On a bottling production line, bottles with caps that have been fitted in such a way that makes them fit for purpose need to be rapidly and precisely identified. In this instance there are two specific cases that need to be looked out for: a missing tamper, and a skewed cap.
Machine learning offers a great solution to this problem. By training an algorithm to be able to recognise these cases removes the need for manual inspection and reduces the scope for human error.
One solution was to create reusable, clearly labelled, colour coded dummy bottles to teach the algorithm. Here’s how J-Supplied helped:
Using our SHINING 3D EinScan Pro 2X and turntable, we scanned each case (good, missing tamper, and skewed cap) for each of the 5 different sized bottles to create a 3D mesh model for each.

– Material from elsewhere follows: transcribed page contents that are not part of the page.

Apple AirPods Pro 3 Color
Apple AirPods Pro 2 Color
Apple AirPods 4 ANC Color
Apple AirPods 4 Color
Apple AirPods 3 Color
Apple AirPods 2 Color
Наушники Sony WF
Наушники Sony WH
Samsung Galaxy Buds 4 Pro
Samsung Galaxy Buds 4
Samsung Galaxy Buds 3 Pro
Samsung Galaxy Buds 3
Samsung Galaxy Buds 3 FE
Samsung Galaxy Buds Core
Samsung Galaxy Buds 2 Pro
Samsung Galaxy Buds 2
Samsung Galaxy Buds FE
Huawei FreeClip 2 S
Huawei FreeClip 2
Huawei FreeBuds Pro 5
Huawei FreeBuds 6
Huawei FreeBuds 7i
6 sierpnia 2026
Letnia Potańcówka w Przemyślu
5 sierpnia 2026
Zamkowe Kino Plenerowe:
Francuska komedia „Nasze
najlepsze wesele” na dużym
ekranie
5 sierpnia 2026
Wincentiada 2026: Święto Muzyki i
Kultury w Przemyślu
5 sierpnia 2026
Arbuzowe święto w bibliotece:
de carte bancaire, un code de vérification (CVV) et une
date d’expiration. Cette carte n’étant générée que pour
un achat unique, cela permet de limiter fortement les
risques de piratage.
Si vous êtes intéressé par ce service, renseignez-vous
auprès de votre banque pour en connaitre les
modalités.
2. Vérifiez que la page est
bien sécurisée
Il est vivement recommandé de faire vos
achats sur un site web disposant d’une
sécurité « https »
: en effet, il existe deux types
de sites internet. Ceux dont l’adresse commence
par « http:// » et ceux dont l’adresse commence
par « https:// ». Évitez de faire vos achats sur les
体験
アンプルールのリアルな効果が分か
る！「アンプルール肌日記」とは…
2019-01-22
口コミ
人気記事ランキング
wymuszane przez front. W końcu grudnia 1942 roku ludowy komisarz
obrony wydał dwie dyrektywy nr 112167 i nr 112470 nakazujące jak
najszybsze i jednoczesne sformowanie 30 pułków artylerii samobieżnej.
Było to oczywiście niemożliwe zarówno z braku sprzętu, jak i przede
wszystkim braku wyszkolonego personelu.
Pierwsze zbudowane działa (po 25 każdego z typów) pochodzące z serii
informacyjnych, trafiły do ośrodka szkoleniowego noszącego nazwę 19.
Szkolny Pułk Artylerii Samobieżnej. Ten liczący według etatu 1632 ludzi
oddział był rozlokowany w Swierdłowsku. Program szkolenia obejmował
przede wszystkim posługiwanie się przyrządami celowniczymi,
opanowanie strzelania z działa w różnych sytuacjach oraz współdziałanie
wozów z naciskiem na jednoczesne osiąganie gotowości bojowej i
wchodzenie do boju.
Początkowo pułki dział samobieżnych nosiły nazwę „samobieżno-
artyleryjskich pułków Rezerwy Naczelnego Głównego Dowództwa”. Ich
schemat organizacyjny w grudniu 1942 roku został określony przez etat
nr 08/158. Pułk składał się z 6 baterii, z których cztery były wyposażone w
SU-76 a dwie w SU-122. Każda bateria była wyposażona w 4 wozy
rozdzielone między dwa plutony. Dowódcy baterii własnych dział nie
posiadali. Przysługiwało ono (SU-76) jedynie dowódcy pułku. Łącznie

Using Autodesk Fusion 360 we created a model of the text to emboss onto the face of the bottles with a radius to match. Then we simply combined the models together in CraftWare slicing program.
Each of the bottles were then printed on our CraftBot Flow IDEX 3D printers in PLA. Each print taking between 4 and 8 hours
The support material was then manually removed, any remaining unwanted support was shot blasted away.
Finally we put the parts in our AMT PostPro3D vapor smoothing machine to “remelt” the surface and remove layer lines to achieve a surface finish comparable with injection moulded parts.